We dont need to trained above layers because this layers are pretrained 

In [None]:
base_model.trainable=False

# Adding top_layer

Only this layers will be trained 

In [None]:

model=base_model.output

model=Dense(512, activation='relu')(model)
model= GlobalAveragePooling2D()(model)
model=Dropout(rate=0.5)(model)
model=Dense(2, activation='softmax')(model)
model=Model(inputs=base_model.inputs, outputs=model)


# Compiling the model

In [None]:
model.compile(loss='categorical_crossentropy', optimizer='adam', metrics=['accuracy'])

In [None]:
model.summary()

In [None]:
from sklearn.model_selection import train_test_split
from tqdm import tqdm
import cv2
from sklearn.utils import shuffle

In [None]:
df["category"] = df["category"].replace({0: 'cat', 1: 'dog'})

# Split the dataset

In [None]:
train_df, validate_df = train_test_split(df, test_size=0.20, random_state=42)
train_df = train_df.reset_index(drop=True)
validate_df = validate_df.reset_index(drop=True)

In [None]:
total_train = train_df.shape[0]
total_validate = validate_df.shape[0]
batch_size=4

# Preparing data for fed the model

In [None]:
train_datagen=ImageDataGenerator(
    rescale=1/255
)


train_generator=train_datagen.flow_from_dataframe(train_df,
                                                      './train',
                                                      x_col='filename', 
                                                      y_col='category',
                                                      weight_col=None,
                                                      target_size=(128, 128),
                                                      class_mode='categorical', 
                                                      batch_size=batch_size,
                                                      
                                                      
                                                     )
                                                 
                                                 

In [None]:
validation_datagen = ImageDataGenerator(rescale=1./255)
validation_generator = validation_datagen.flow_from_dataframe(
    validate_df, 
    "./train", 
    x_col='filename',
    y_col='category',
    target_size=(128,128),
    class_mode='categorical',
    batch_size=batch_size
)

In [None]:
from keras.callbacks import EarlyStopping, ReduceLROnPlateau

# Callbacks:

A callback is an object that can perform actions at various stages of training (e.g. at the start or end of an epoch, before or after a single batch, etc).
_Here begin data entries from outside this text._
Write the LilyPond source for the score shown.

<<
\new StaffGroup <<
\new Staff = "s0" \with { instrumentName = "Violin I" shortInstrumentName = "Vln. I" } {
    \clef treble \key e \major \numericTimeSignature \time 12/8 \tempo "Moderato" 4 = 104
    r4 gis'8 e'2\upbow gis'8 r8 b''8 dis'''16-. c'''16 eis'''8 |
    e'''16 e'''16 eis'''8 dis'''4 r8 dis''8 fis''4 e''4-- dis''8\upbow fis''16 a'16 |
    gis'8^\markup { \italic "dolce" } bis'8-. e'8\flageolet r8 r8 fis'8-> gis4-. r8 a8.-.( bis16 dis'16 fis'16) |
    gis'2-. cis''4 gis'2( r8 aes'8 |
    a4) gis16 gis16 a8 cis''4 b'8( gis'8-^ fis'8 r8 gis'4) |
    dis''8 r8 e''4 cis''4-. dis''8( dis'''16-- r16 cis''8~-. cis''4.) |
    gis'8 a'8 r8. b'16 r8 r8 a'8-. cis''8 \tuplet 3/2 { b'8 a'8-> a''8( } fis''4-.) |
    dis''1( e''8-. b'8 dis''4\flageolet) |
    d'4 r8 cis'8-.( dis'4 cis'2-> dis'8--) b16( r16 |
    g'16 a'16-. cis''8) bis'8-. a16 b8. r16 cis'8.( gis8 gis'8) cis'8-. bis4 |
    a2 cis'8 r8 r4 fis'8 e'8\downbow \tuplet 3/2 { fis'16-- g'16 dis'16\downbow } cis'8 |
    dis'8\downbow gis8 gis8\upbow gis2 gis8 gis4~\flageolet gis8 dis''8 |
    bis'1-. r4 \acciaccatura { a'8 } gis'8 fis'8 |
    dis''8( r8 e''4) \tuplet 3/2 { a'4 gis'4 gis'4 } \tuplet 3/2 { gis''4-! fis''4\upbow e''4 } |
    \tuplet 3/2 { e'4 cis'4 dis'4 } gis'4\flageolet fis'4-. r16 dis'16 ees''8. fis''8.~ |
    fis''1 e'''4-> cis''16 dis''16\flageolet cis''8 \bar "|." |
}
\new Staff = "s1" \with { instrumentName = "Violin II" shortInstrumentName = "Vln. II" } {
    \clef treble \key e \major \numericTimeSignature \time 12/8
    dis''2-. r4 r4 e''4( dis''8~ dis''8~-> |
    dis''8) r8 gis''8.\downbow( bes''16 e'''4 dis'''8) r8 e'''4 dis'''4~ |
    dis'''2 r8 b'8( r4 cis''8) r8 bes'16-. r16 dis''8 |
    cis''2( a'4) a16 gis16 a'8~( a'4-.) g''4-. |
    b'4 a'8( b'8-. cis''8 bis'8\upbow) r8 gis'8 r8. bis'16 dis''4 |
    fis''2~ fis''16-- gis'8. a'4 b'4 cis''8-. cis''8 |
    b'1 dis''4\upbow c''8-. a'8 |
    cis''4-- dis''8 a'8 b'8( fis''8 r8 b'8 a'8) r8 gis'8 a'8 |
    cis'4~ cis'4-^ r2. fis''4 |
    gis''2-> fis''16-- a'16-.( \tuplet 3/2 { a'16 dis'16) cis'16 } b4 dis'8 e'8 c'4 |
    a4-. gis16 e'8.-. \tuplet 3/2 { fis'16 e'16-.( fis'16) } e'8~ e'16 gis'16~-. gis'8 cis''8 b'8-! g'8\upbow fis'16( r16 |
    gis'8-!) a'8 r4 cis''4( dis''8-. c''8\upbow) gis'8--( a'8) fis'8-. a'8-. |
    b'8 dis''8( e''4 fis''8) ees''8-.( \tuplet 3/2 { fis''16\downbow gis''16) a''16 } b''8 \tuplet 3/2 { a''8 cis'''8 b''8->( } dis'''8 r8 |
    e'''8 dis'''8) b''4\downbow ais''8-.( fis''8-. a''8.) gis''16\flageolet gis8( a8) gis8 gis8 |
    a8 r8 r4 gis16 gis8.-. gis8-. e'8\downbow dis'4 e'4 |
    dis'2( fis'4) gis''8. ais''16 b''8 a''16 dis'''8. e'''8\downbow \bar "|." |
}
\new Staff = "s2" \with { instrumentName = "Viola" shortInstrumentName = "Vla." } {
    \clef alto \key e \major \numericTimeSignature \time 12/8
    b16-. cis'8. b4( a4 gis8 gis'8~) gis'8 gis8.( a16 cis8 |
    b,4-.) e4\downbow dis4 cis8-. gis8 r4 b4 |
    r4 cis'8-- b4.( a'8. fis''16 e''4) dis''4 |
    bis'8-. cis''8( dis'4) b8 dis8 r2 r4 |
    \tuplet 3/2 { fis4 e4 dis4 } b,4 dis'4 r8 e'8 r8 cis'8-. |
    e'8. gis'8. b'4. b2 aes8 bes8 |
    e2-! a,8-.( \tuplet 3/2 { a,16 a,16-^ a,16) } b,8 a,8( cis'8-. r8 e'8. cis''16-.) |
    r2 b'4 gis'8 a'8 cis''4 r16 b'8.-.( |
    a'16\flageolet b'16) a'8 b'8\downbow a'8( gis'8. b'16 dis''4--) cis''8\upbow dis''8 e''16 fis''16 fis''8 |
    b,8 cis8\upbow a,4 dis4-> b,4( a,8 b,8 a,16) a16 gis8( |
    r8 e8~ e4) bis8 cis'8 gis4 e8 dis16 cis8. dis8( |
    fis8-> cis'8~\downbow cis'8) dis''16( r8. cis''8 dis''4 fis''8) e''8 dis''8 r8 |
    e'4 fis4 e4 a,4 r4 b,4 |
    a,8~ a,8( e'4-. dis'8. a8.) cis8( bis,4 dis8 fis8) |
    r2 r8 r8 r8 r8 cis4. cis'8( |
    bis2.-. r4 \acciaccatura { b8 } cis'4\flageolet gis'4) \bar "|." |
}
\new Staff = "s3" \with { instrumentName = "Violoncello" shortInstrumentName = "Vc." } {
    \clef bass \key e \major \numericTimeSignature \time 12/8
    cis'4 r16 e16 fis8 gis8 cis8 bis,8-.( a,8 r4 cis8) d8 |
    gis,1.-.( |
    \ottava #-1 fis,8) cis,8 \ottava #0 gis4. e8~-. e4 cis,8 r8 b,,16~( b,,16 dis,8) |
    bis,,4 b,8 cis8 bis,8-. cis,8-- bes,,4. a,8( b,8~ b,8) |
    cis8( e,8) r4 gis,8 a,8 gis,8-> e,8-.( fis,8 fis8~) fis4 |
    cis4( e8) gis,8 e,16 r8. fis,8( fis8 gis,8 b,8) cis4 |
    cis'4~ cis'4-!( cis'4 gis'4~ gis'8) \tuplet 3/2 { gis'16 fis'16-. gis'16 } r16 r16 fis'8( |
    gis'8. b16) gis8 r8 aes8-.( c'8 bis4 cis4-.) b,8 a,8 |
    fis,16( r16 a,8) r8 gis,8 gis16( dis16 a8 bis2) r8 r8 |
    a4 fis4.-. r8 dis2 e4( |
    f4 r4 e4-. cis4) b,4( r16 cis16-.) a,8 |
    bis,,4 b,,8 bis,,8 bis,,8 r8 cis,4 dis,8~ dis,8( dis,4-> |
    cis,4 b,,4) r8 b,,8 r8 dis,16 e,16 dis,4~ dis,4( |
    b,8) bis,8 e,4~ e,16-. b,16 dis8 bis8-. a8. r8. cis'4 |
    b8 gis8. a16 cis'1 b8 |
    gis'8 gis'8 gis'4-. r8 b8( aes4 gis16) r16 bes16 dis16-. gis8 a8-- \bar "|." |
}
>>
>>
You can use callbacks to: Write TensorBoard logs after every batch of training to monitor your metrics. Periodically save your model to disk.

In [None]:
earlystop = EarlyStopping(patience=10)
learning_rate_reduction = ReduceLROnPlateau(monitor='val_acc', 
                                            patience=2, 
                                            verbose=1, 
                                            factor=0.5, 
                                            min_lr=0.00001)
callbacks = [earlystop, learning_rate_reduction]

In [None]:
history = model.fit_generator(
    train_generator, 
    epochs=12,
    validation_data=validation_generator,
    validation_steps=total_validate//batch_size,
    steps_per_epoch=total_train//batch_size,
    callbacks=callbacks,
    verbose=1
)

 Got a reasonable accuracy for both train and test datasets.If i only used the CNN model then ,it would be quite imposible to get this type accuracy.